Task to carry out:
Update the entries starting at the line that has "of students receive free or reduced" and stopping after the line that has "THIS PRIVACY POLICY", swapping "students" for "learners" and leaving everything else as it stands. Give back only those lines, without the pictures.

Page-level text extractions:
:::
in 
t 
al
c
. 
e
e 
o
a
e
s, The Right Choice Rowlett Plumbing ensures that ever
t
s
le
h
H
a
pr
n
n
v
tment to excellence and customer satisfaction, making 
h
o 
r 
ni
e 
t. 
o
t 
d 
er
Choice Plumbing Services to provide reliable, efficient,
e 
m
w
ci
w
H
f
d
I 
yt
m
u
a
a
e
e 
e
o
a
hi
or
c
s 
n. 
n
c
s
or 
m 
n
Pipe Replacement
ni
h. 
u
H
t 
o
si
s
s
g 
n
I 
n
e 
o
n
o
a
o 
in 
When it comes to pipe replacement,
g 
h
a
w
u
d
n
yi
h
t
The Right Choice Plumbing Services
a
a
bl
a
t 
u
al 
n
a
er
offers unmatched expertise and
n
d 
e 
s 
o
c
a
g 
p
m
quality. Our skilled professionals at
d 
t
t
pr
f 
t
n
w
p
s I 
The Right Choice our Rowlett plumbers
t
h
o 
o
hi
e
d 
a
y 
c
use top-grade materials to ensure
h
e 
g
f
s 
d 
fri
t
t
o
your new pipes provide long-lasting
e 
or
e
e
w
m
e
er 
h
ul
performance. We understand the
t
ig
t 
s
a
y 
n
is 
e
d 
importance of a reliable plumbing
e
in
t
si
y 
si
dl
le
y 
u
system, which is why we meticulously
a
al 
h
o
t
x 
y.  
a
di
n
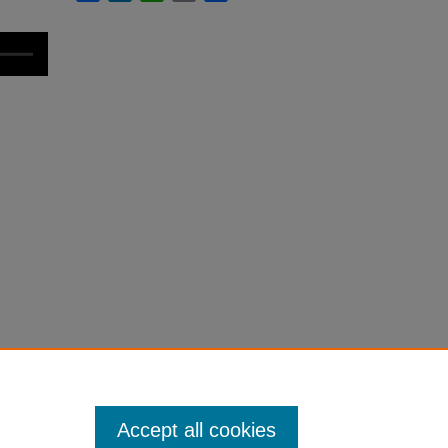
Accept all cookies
:::
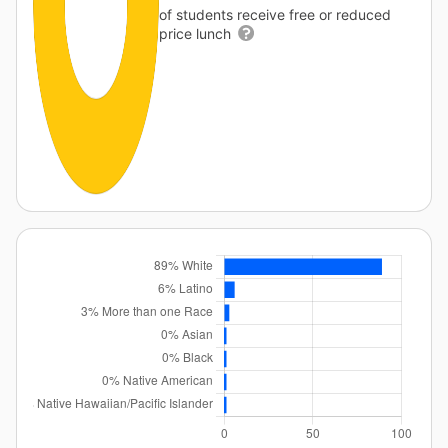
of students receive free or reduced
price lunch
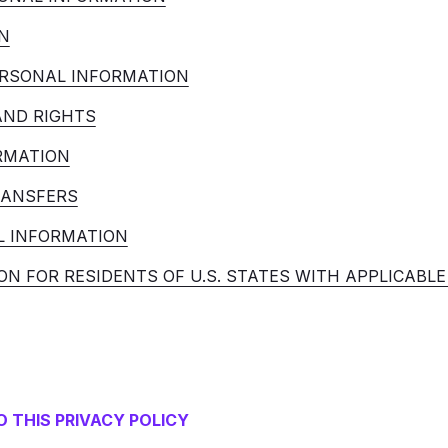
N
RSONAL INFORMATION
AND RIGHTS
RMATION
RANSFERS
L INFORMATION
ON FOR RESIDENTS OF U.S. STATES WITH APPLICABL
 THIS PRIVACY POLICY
:::
Solution:
of learners receive free or reduced
price lunch
N
RSONAL INFORMATION
AND RIGHTS
RMATION
RANSFERS
L INFORMATION
ON FOR RESIDENTS OF U.S. STATES WITH APPLICABL
 THIS PRIVACY POLICY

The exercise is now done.